音楽全体を満たすのは、ハワイの海のイメージだろう、弦楽器がえんえんと奏でる群青の波の気配なのだが、ふいに挟まれるチェレスタやハープのエピソードが胸に染みわたるにつれ、それはかつて母の胎内にいたときの羊水のたゆたいとも、やがてこの世を去ったあとに身を委ねる楽園の温もりとも感じられていく。そうした感傷は決してひとりよがりのものではないはずだ。タクトを取った尾高もライナーノーツで「私は指揮をしながら涙を隠すことができず、ヴァイオリン奏者たちも涙を流しながらレコーディングした」と告白しているのだから。一体、この人懐こい音楽と、クラシックのコンサート向けの厳しく研磨された音楽との落差はどうしたことだろう? 52歳となった作曲家が老いのテーマに出くわして突然変異をきたしたのか。

 
武満はゲスト出演したテレビ朝日の「徹子の部屋」(1977年)で、黒柳徹子にドラマや映画の音楽をつくる面白さを問われて、日常の仕事は自分ひとりが部屋に閉じこもって行うのに対し、ドラマなどではいろいろな人と打ち合わせをしながら進めていき、ふだんやらない試みを要求されることもあると説明したうえで、こう続けている。

 
「ちょうど、俳優と同じだと思うな。演出家や台本によって、自分の知らない面を引き出されるってことが、とってもあるんですね。だからそれはとってもおもしろいし……。なにしろ音楽は、独りでやっててもしょうがない仕事でね。それは、独りで、お風呂のなかで鼻歌うたうのも、すごく楽しいことではあるけれど、でも最低一人とか、二人、三人とか四人とかって、いっしょに音楽やれば、もっとおもしろいわけでしょ」

 
実は、わたしも武満と会ったことがある。

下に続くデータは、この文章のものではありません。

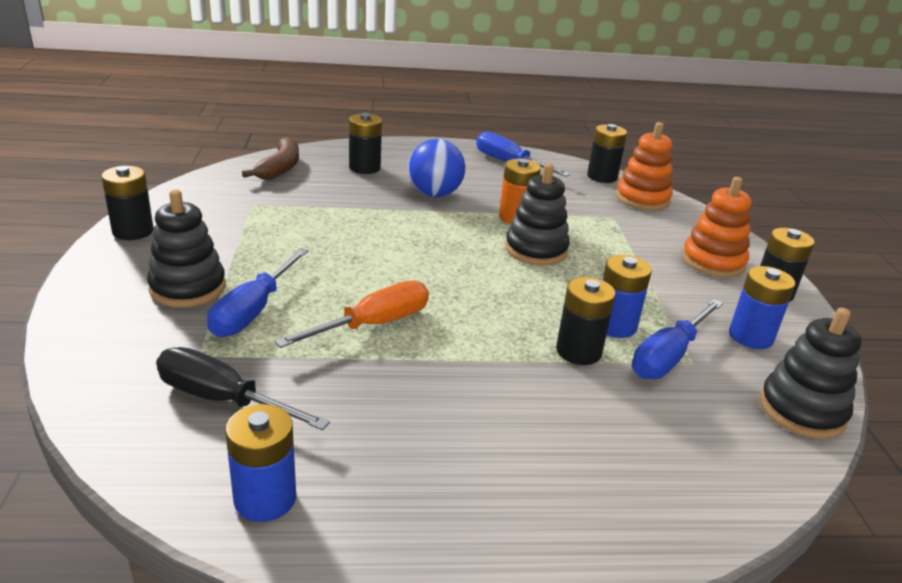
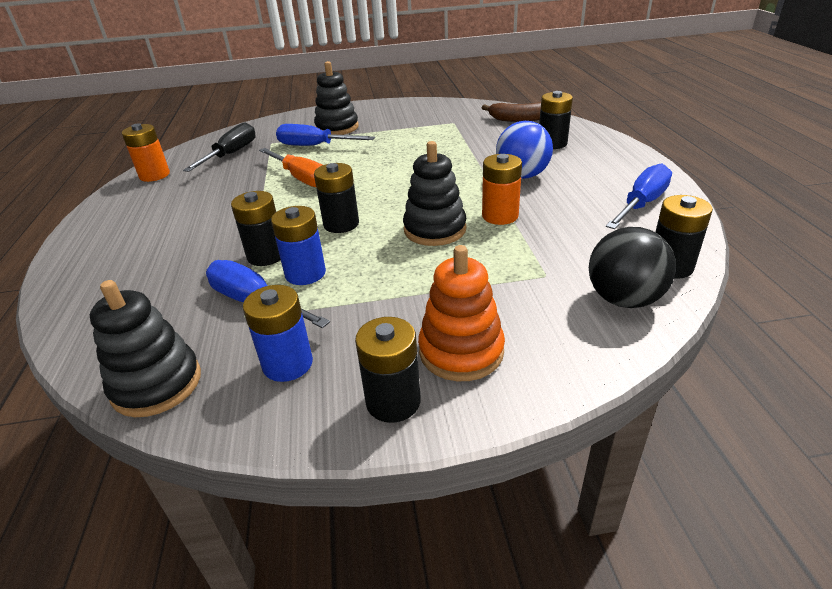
camera: 90 degrees right, 5 degrees up
(133, 231) = (397, 105): black battery -> black battery (341, 224)
(265, 498) = (154, 175): blue battery -> orange battery
(642, 199) = (623, 299): orange stacking toy -> black ball

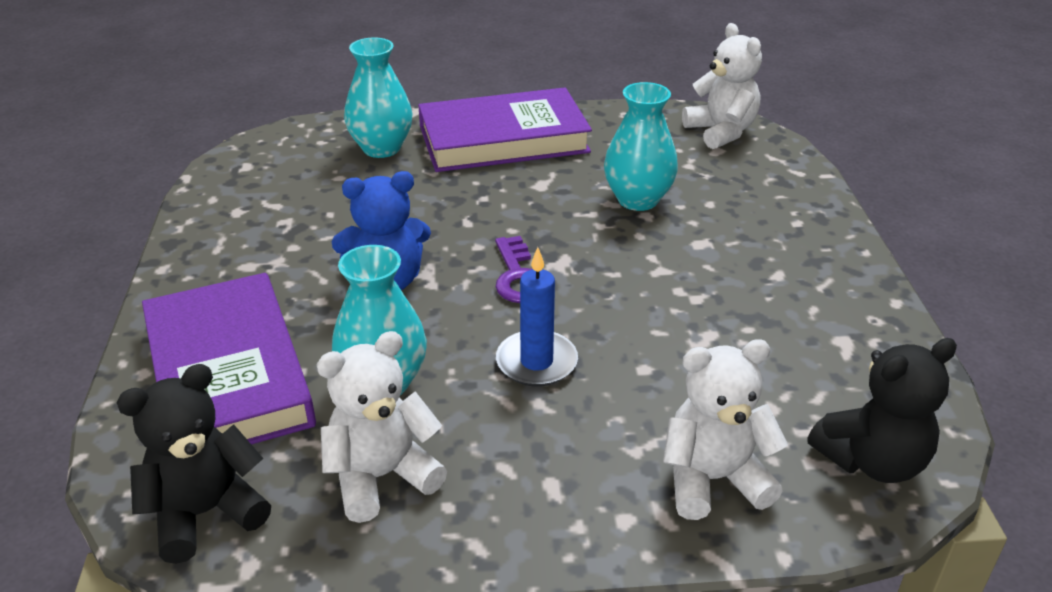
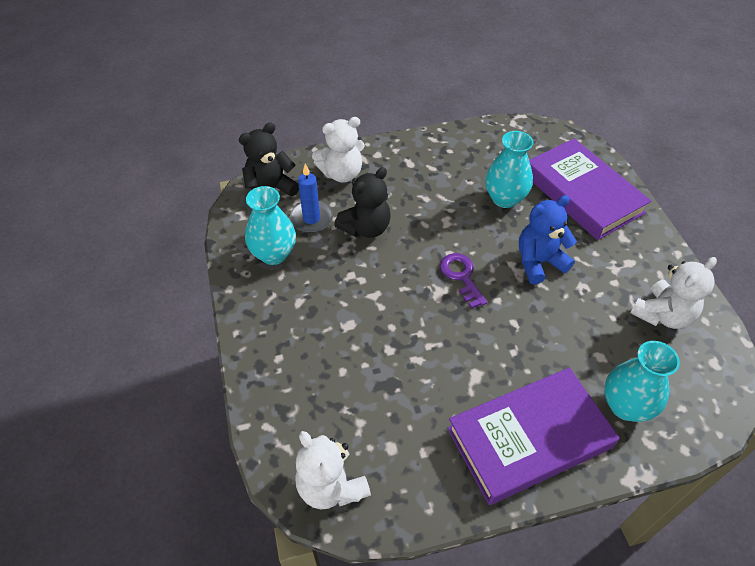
camera: 170 degrees right, 15 degrees up
(205, 513) = (543, 136): black teddy bear -> black teddy bear (366, 228)
(382, 476) = (482, 158): white teddy bear -> white teddy bear (662, 315)
(536, 362) = (433, 219): blue candle -> blue candle (311, 219)
(638, 200) = (397, 367): turquoise vase -> turquoise vase (274, 254)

いや、会った、と言ったら語弊があるか。正しくは30年ほど前の平日の午後、仕事で移動中の営団地下鉄(現・東京メトロ)東西線の車内でたまたま見かけたというわけ。神楽坂駅の近くだったから音楽之友社へでも向かうところだったのだろう、他の乗客と並んで座席にちょこんと腰かけているその姿がいかにも異彩を放っていた。まんまるに秀でた額と小づくりの体躯とのアンバランスは、まるで地球に迷い込んだ孤独な宇宙人のようで、それから間もなく亡くなったかれは、あの頭脳で天上が奏でる『波の盆』の調べを聞いていたのかもしれない、とわたしはいまも想像している。